Contribuição do jornalista Gustavo de Almeida
Assessor de Imprensa - Polícia Militar do Estado do Rio de Janeiro - MtB 21824 - http://br.linkedin.com/in/gustavodealmeida1968
Artigo
MAGISTRAL do coronel Ibis sobre o debate da desmilitarização, que sairá no
jornal da OAB. Mas desde já pode ser compartilhado. (Por Gustavo de Almeida)
"TRISTES TRÓPICOS II
Sempre que a Polícia Militar é
acusada de alguma brutalidade, o debate em torno do modelo de administração
militar retorna com fôlego renovado, como se a violência estivesse na linha de
desdobramento lógico do ideário dos corpos organizados sob a rigidez dos
princípios da hierarquia e da disciplina. Para um país marcado pela
interferência dos militares na política, como o nosso, a desmilitarização da
polícia ganha ares de sabedoria proverbial, como aquelas sentenças
grandiloquentes e vazias do conselheiro Acácio.
Uma discussão séria sobre
violência policial não pode desconsiderar um dado fundamental: policiais são
recrutados nas mesmas camadas sociais sobre as quais incidem,
preferencialmente, a criminalização e a vitimação operadas pelo sistema de
justiça criminal. Entre aquilo que o homem aprende, nos bancos escolares, e
aquilo que ele pratica - no momento em que é convocado a agir - entra um
componente estranho à formação profissional: o conjunto das crenças e valores
que o indivíduo traz consigo, no âmago do ser.
No Brasil, o fenômeno da
violência policial e a criminalização da pobreza são atos de uma mesma
tragédia: obras da escravidão.
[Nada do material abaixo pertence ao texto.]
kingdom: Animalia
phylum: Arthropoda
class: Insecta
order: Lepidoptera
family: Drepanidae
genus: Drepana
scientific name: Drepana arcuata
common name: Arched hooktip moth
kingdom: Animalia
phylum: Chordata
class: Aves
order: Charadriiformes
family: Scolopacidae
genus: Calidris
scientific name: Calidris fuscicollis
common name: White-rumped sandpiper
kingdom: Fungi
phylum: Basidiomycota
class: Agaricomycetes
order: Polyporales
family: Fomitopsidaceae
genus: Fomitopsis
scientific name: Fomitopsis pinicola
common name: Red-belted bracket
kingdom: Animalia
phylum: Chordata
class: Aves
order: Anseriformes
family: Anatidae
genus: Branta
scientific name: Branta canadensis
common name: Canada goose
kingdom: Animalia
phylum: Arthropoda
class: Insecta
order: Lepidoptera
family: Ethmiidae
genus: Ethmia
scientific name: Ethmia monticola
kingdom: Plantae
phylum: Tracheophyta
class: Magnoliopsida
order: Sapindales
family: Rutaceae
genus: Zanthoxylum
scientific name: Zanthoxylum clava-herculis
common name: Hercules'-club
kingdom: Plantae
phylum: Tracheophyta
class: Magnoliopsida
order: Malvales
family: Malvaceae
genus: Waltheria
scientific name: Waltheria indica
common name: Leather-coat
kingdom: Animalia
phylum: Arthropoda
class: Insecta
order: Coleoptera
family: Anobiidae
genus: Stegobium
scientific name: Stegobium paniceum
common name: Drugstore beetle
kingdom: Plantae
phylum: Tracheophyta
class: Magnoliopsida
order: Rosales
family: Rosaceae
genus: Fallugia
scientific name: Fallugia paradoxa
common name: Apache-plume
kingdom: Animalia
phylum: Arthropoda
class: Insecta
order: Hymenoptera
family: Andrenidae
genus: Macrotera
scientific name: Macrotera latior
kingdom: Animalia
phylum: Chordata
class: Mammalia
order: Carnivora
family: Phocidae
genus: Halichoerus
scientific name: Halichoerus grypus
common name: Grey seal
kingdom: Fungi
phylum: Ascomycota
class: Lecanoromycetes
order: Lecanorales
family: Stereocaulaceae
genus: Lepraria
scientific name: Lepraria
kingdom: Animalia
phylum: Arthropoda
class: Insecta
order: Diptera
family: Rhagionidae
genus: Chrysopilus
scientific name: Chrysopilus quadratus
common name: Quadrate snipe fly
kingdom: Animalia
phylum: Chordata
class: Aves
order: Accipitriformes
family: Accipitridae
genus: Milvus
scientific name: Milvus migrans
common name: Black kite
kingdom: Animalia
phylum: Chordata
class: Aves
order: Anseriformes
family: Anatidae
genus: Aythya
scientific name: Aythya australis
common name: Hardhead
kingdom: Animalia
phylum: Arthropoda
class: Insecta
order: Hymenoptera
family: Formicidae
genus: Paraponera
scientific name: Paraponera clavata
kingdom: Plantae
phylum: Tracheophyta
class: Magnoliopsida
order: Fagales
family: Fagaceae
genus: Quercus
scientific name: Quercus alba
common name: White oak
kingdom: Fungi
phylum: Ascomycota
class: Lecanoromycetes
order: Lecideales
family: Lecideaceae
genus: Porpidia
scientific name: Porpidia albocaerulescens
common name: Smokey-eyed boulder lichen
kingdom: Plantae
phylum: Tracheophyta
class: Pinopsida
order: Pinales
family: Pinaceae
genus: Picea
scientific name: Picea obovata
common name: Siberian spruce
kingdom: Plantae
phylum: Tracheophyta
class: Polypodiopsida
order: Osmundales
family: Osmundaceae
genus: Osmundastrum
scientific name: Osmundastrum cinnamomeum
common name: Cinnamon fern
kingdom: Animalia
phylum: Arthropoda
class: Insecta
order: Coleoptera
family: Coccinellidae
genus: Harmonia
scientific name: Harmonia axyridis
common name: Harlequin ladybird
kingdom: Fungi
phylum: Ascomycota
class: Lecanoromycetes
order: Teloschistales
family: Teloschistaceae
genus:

O problema é muito mais complexo do que uma
simples reforma no modelo de gestão das polícias militares. É preciso um grande
esforço de inclusão e de educação para a cidadania, se quisermos superar o
abandono histórico das camadas mais pobres da população.
Em segundo lugar, há uma
diferença imensa entre modelo de administração militar e militarismo. São
coisas absolutamente diferentes, que o discurso simplista dos especialistas de
plantão aglutina numa cantilena sem pé nem cabeça. A distinção é muito bem
apresentada no festejado Dicionário de política, organizado por Norberto
Bobbio, para o qual remetemos o leitor interessado no tema. Uma questão de
leitura atenta e honestidade intelectual.
Em síntese, a nossa miséria se
apresenta assim: nossa sociedade repousa sobre uma base secular de violência
inimaginável; amalgamado a esse fundamento hediondo há um autoritarismo
persistente e silencioso, socialmente admitido, que encontra na ideologia da
militarização da segurança pública expressão política para sua intolerância.
Não é outra a razão pela qual um filme como Tropa de Elite consegue
produzir um efeito assustador: transmudar violência fascista em glamour.
Essa insensibilidade dos afetos –
obra moral da escravidão - é a conditio sine qua non dessas brutalidades
cotidianas que praticamos debaixo do sol, nestes tristes trópicos. Estamos
muito próximos daquele diagnóstico sombrio, com o qual Lévi-Strauss abre suas
reflexões sobre o desenvolvimento dos aglomerados urbanos do Novo Mundo: entre
nós as cidades passavam da barbárie à decadência sem conhecer a civilização."